25
July
2014
|
04:44 PM
America/New_York

Friday Dental Download: July 25, 2014


This week, we discuss the potentially huge cost of the new Obamacare decision, learn what ancient teeth reveal about the evolution of cavities, and discover why the ACA medical coverage could improve the rate at which young adults seek and receive routine dental care. Join the conversation on Twitter using #FridayDentalDL.

1. ACA’s ‘Spillover’ Effect: Dental Coverage Rate Increasing for Young Adults Whose Parents Receive Health Insurance through Employers: Although the Affordable Care Act (ACA) allows parents to keep their children on their medical plans up to age 26, there is no similar requirement for dental coverage. However, a new study found that more employers are offering extended family benefits that include dental insurance for family members up to age 26. According to a new report that analyzes two years of post-reform data, the ACA’s expanded dependent coverage provision increases access to dental care for young adults ages 19-25 by 6.9 percent. The ACA medical coverage expansion’s effect on dental coverage could increase the number of young adults seeking and receiving routine dental care.

2. Ancient teeth reveal evolution of cavities: A new study finds the bacteria that causes toothaches has become more diverse over the course of human history. Streptococcus mutans (S. mutans) is a nasty bacteria that lurks in the mouth, frequently causing tooth decay. A new analysis of the bacteria’s DNA extracted from human teeth dating back to the Bronze Age reveals the bug has been mutating randomly over the years. This has caused it to become more diverse as the human population grows.

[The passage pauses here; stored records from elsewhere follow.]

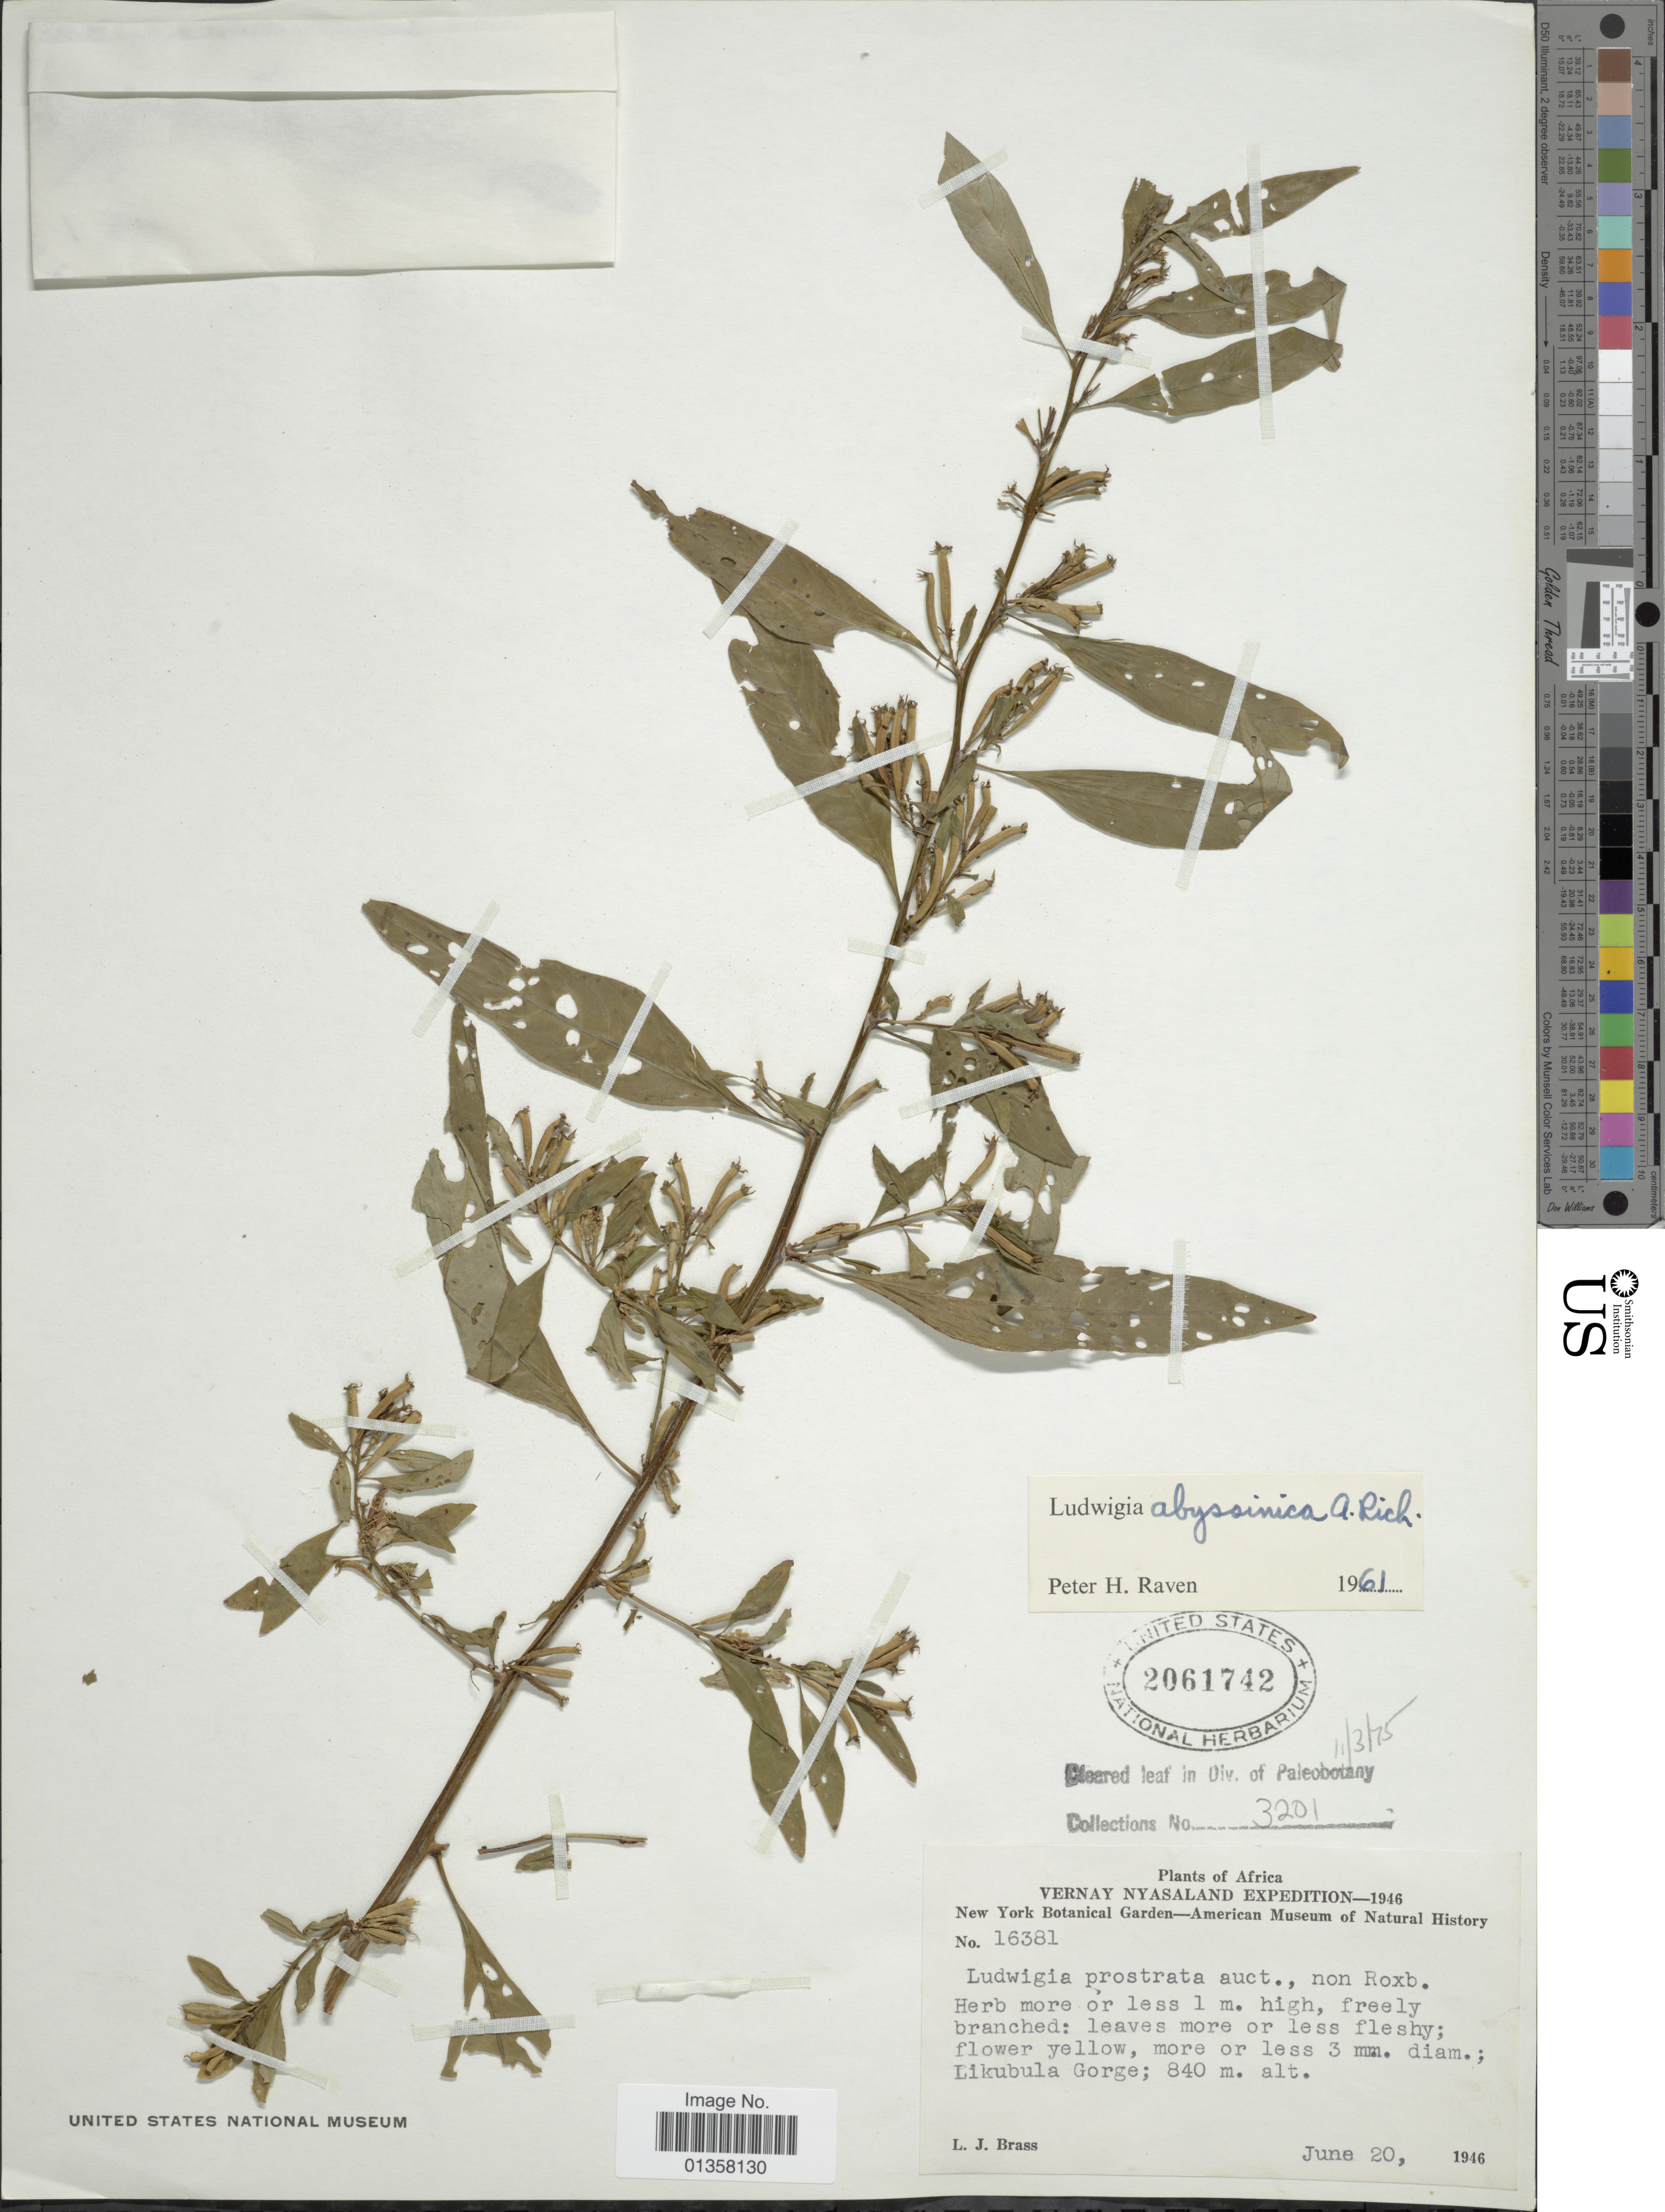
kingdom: Plantae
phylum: Tracheophyta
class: Magnoliopsida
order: Myrtales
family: Onagraceae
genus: Ludwigia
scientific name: Ludwigia abyssinica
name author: A. Rich.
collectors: L. J. Brass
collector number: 16381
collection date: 1946-06-20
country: Malawi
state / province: Southern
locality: Africa, Likubula Gorge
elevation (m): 840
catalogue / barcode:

3. The potentially huge cost of the recent Obamacare decision: A federal appeals court ruled that the federal government isn’t authorized to administer insurance subsidies in the 36 states that chose not to set up their own health insurance exchanges. On average, premiums in these federal exchange states would increase 76 percent as a result of this decision. Opponents of the law argued that the statute says only an exchange established by the state could offer subsidies. This ruling will likely have significant consequences both for the millions of people receiving tax credits through Federal Exchanges and for health insurance markets.